Even a seemingly simple decision like creating a school crest for one of Mattel’s fashion doll brands took eight meetings, WSJ reports, with the crest undergoing no fewer than 30 iterations before a final decision was made.
It’s no secret that business meetings are a productivity killer. In both 2012 and 2013, employees named meetings as the No. 1 time-waster in Salary.com’s annual “Wasting Time at Work” survey. Part of the reason meetings may be so mind-numbing is that they’re simply too long. Adult attention spans are only about 10 minutes, psychologists say. After that, people need to be re-engaged or else they lose focus.
Studies have shown that shorter meetings (as well as “standing meetings”) can be more productive than drawn-out conference room sessions. An analysis of more than 10,000 meetings hosted by the online meetings platform SalesCrunch over an 18-month period beginning in 2010 found that meetings lasting 15 minutes were 50 percent more successful than meetings lasting 45 minutes or longer.
But workplace calendars like Outlook often default to 30-minute time chunks, encouraging managers to schedule longer sessions. At Mattel, meetings got so bad that some employees scheduled fake events in their Outlook calendars so they could skip the meetings to get real work done, WSJ reports.

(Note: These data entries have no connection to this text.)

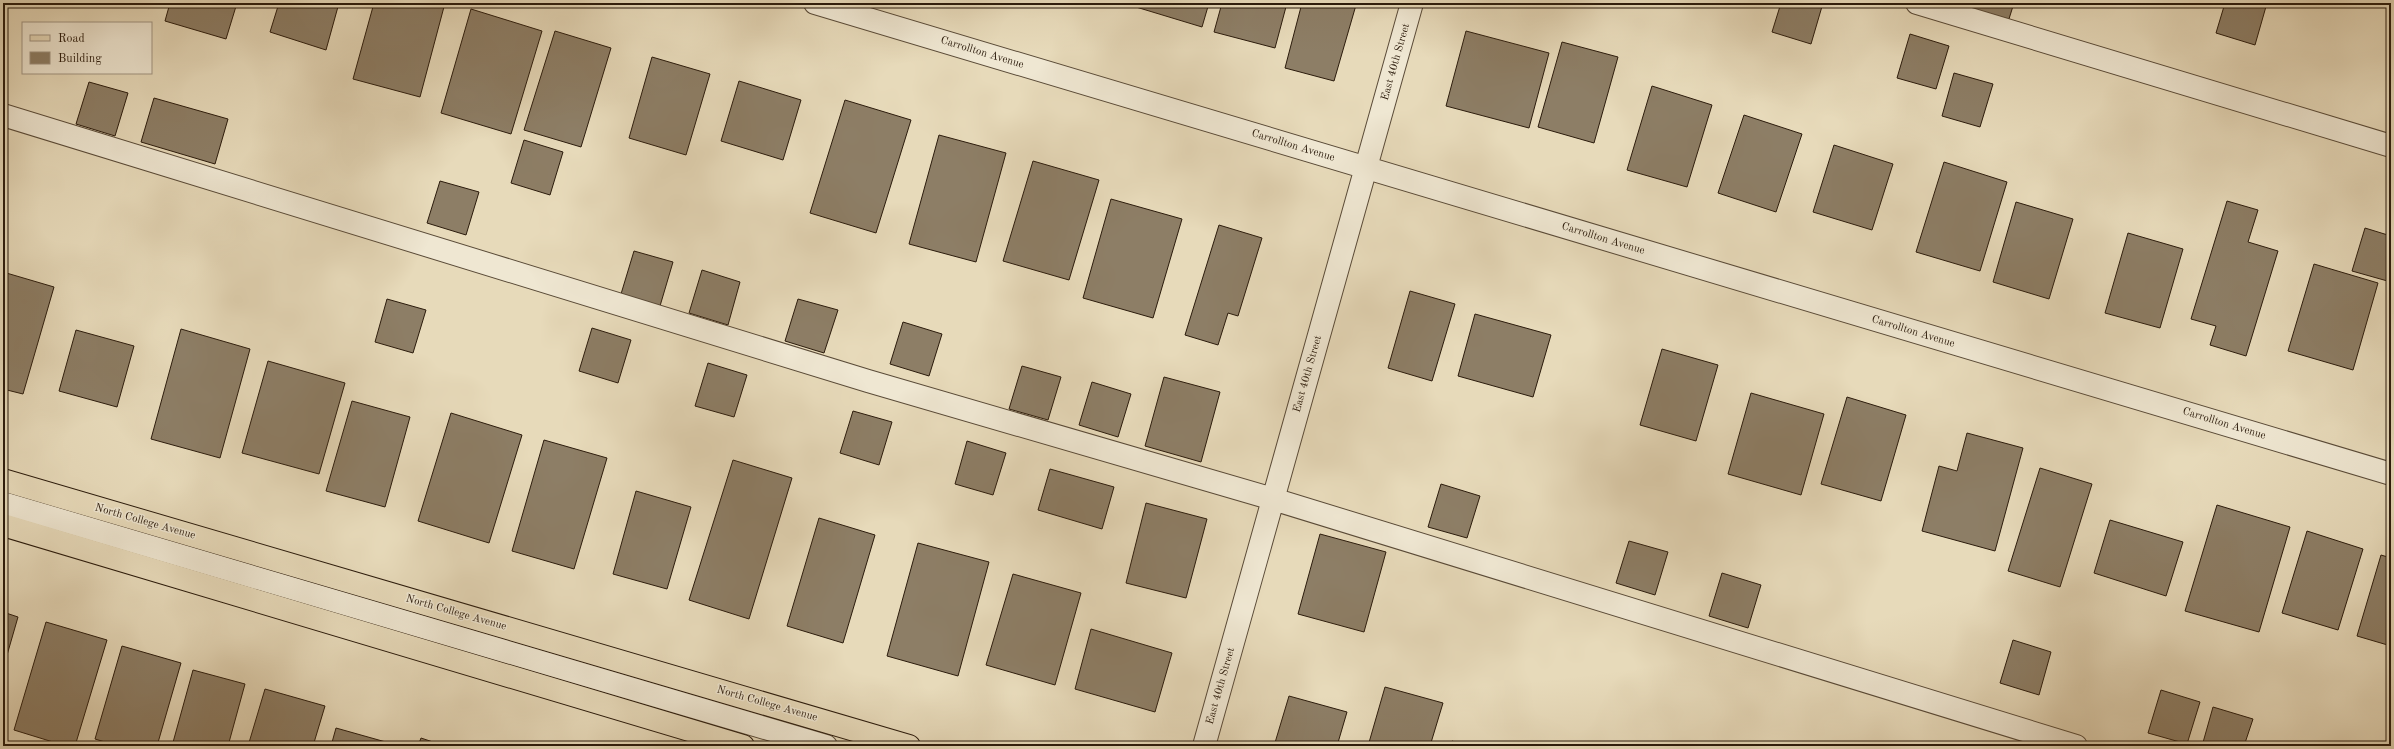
<svg xmlns="http://www.w3.org/2000/svg" width="2394" height="749" viewBox="0 0 2394 749" font-family="'Old Standard TT',serif">
	<style>
		.building { fill: #8d7e66; stroke: #2b1b0c }
		.lines { fill: none; stroke-linecap: round; stroke-linejoin: round }
		.minor-casing { stroke: #5a4b38; stroke-width: 24 }
		.major-casing { stroke: #2b1b0c; stroke-width: 24 }
		.minor { stroke: #efe7d2; stroke-width: 22 }
		.major { stroke: #e7daba; stroke-width: 22 }
		.labels { text-anchor: middle; dominant-baseline: central; stroke-width: 3; stroke-linejoin: round; paint-order: stroke }
		.street-label { font-size: 11px; fill: #2b1b0c; stroke: #efe7d2 }
	</style>
	<rect width="100%" height="100%" fill="#e7daba"/>
	<filter id="stains"><feTurbulence type="fractalNoise" baseFrequency=".005" numOctaves="4"/><feColorMatrix values="0 0 0 0 .2 0 0 0 0 .09 0 0 0 0 .02 0 0 0 .5 -.17"/></filter>
	<radialGradient id="worn" r=".72"><stop offset=".6" stop-color="#630" stop-opacity="0"/><stop offset="1" stop-color="#630" stop-opacity=".3"/></radialGradient>
	<!-- building -->
	<path class="building" d="M170 3H237L226 39 165 21Z
		M279 3H339L326 50 270 32Z
		M374 3H445L420 97 353 79Z
		M1137 3H1209L1202 27 1136 7Z
		M1222 3H1287L1275 48 1214 32Z
		M1302 3H1347L1356 5 1334 81 1285 68Z
		M1781 3H1823L1811 44 1772 32Z
		M1972 3H2014L2008 22 1969 11Z
		M2225 3H2267L2255 45 2216 33Z
		M471 9 542 31 511 134 441 113Z
		M555 31 611 48 581 147 524 130Z
		M1466 31 1549 53 1529 128 1446 106Z
		M1910 34 1949 46 1936 89 1897 78Z
		M1562 42 1618 57 1594 143 1538 127Z
		M652 57 710 74 686 155 629 138Z
		M1954 73 1993 84 1980 127 1942 116Z
		M739 81 801 100 783 160 721 141Z
		M89 82 128 93 115 136 76 124Z
		M1652 86 1712 105 1687 187 1627 170Z
		M154 98 228 119 215 164 141 142Z
		M845 100 911 120 876 233 810 213Z
		M1744 115 1802 134 1776 212 1718 193Z
		M939 135 1006 153 976 262 909 244Z
		M524 140 563 152 550 195 511 183Z
		M1834 145 1893 164 1872 230 1813 212Z
		M1033 161 1099 180 1069 280 1003 261Z
		M1944 162 2007 182 1980 271 1916 252Z
		M440 181 479 192 466 235 427 223Z
		M1111 199 1182 219 1153 318 1083 298Z
		M2227 201 2258 210 2248 242 2278 251 2246 356 2210 345 2216 326 2191 319Z
		M2016 202 2073 219 2049 299 1993 282Z
		M1219 225 1262 238 1238 316 1228 313 1218 345 1185 335Z
		M2365 228 2391 236V282L2352 271Z
		M2128 233 2183 249 2160 328 2105 313Z
		M634 251 673 262 660 306 621 294Z
		M2314 264 2378 283 2353 370 2288 351Z
		M702 270 740 282 728 325 689 313Z
		M3 272 54 287 23 394 3 389Z
		M1410 291 1455 304 1432 381 1388 368Z
		M387 299 426 310 413 353 375 342Z
		M798 299 838 310 824 353 785 341Z
		M1475 314 1551 335 1533 397 1458 376Z
		M903 322 942 334 929 376 890 364Z
		M592 328 631 340 618 383 579 371Z
		M181 329 250 349 220 458 151 439Z
		M76 330 134 346 117 407 59 391Z
		M1662 349 1718 365 1696 441 1640 425Z
		M268 361 345 383 319 474 242 453Z
		M708 363 747 375 734 417 695 406Z
		M1022 366 1061 377 1048 420 1009 409Z
		M1164 377 1220 392 1201 462 1145 446Z
		M1092 382 1131 394 1118 437 1079 425Z
		M1751 393 1824 414 1801 495 1728 474Z
		M1847 397 1906 415 1881 501 1821 484Z
		M352 401 410 417 385 507 326 491Z
		M853 411 892 422 879 465 840 453Z
		M451 413 522 435 489 543 418 521Z
		M1967 433 2023 448 1995 551 1922 531 1939 466 1957 471Z
		M544 440 607 458 574 569 512 551Z
		M967 441 1006 453 993 495 955 484Z
		M733 460 792 478 749 619 689 600Z
		M2040 468 2092 484 2060 587 2008 571Z
		M1050 469 1114 487 1102 529 1038 510Z
		M1441 484 1480 496 1467 538 1428 527Z
		M636 491 691 507 667 589 613 574Z
		M1146 503 1207 519 1186 598 1126 583Z
		M2217 505 2290 527 2259 632 2185 611Z
		M819 518 875 535 843 643 787 626Z
		M2110 520 2183 542 2166 596 2094 573Z
		M2307 531 2363 549 2338 630 2282 613Z
		M1320 534 1386 552 1364 632 1298 614Z
		M1629 541 1668 552 1655 595 1616 583Z
		M918 543 989 562 958 676 887 656Z
		M2381 555 2391 558V646L2357 636Z
		M1722 573 1761 585 1748 628 1709 616Z
		M1013 574 1081 593 1055 685 986 665Z
		M3 612 18 617 3 669Z
		M46 622 107 640 75 746H66L14 730Z
		M1091 629 1172 653 1155 712 1075 689Z
		M2013 640 2051 652 2039 695 2000 683Z
		M122 646 181 663 157 746H118L95 739Z
		M193 670 245 684 228 746H172Z
		M1385 687 1443 703 1430 746H1368Z
		M265 689 325 706 313 746H248Z
		M2161 690 2200 702 2187 744 2148 733Z
		M1289 696 1347 712 1337 746H1274Z
		M2213 707 2253 719 2244 746H2202Z
		M336 728 400 746H331Z
		M421 738 445 746H418Z
		M1452 741 1468 746H1451Z"/>
	<g class="lines">
		<defs>
			<path id="minor" d="M815 3 2391 474
				M1917 3 2391 146
				M3 115 868 381 1273 499 2076 746
				M3 503 826 746
				M1204 746 1412 3"/>
			<path id="major" d="M3 480 909 746
				M3 525 743 746"/>
		</defs>
		<!-- minor casing -->
		<use href="#minor" class="minor-casing"/>
		<!-- major casing -->
		<use href="#major" class="major-casing"/>
		<!-- minor -->
		<use href="#minor" class="minor"/>
		<!-- major -->
		<use href="#major" class="major"/>
	</g>
	<g class="labels">
		<!-- street labels -->
		<g class="street-label">
			<text transform="translate(982 53) rotate(17)">Carrollton Avenue</text>
			<text transform="translate(1396 62) rotate(-74)">East 40th Street</text>
			<text transform="translate(1293 146) rotate(17)">Carrollton Avenue</text>
			<text transform="translate(1603 239) rotate(17)">Carrollton Avenue</text>
			<text transform="translate(1913 332) rotate(17)">Carrollton Avenue</text>
			<text transform="translate(1308 374) rotate(-74)">East 40th Street</text>
			<text transform="translate(2224 424) rotate(17)">Carrollton Avenue</text>
			<text transform="translate(145 522) rotate(16)">North College Avenue</text>
			<text transform="translate(456 613) rotate(16)">North College Avenue</text>
			<text transform="translate(1221 686) rotate(-74)">East 40th Street</text>
			<text transform="translate(767 704) rotate(16)">North College Avenue</text>
		</g>
	</g>
	<!-- margin -->
	<rect width="2394" height="749" fill="none" stroke="#e7daba" stroke-width="16"/>
	<rect x="4" y="4" width="2386" height="741" fill="none" stroke="#2b1b0c" stroke-width="2"/>
	<rect x="8" y="8" width="2378" height="733" fill="none" stroke="#2b1b0c"/>
	<!-- legend -->
	<rect x="22" y="22" width="130" height="52" fill="#efe7d2" stroke="#a19583"/>
	<rect x="30" y="35" width="20" height="6" fill="#e7daba" stroke="#a19583"/>
	<text x="58" y="42" font-size="12" fill="#2b1b0c">Road</text>
	<rect x="30" y="52" width="20" height="12" fill="#8d7e66" stroke="#a19583"/>
	<text x="58" y="62" font-size="12" fill="#2b1b0c">Building</text>
	<rect width="100%" height="100%" filter="url(#stains)"/>
	<rect width="100%" height="100%" fill="url(#worn)"/>
</svg>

Monotonous meetings are probably not the only reason the company lost more than one-third of its market value in 2014. WSJ also attributes the decline to factors like the falling U.S. birth rate and the competition that traditional toys like Barbie face from iPads.
But the company seems to be focusing on meetings as one way to revamp itself. “There should be no more than a TOTAL of three meetings to make any decision,” said Mattel’s head of human resources in an August memo to employees, according to WSJ.
Depending on how long those three meetings are, that could be a step in the right direction.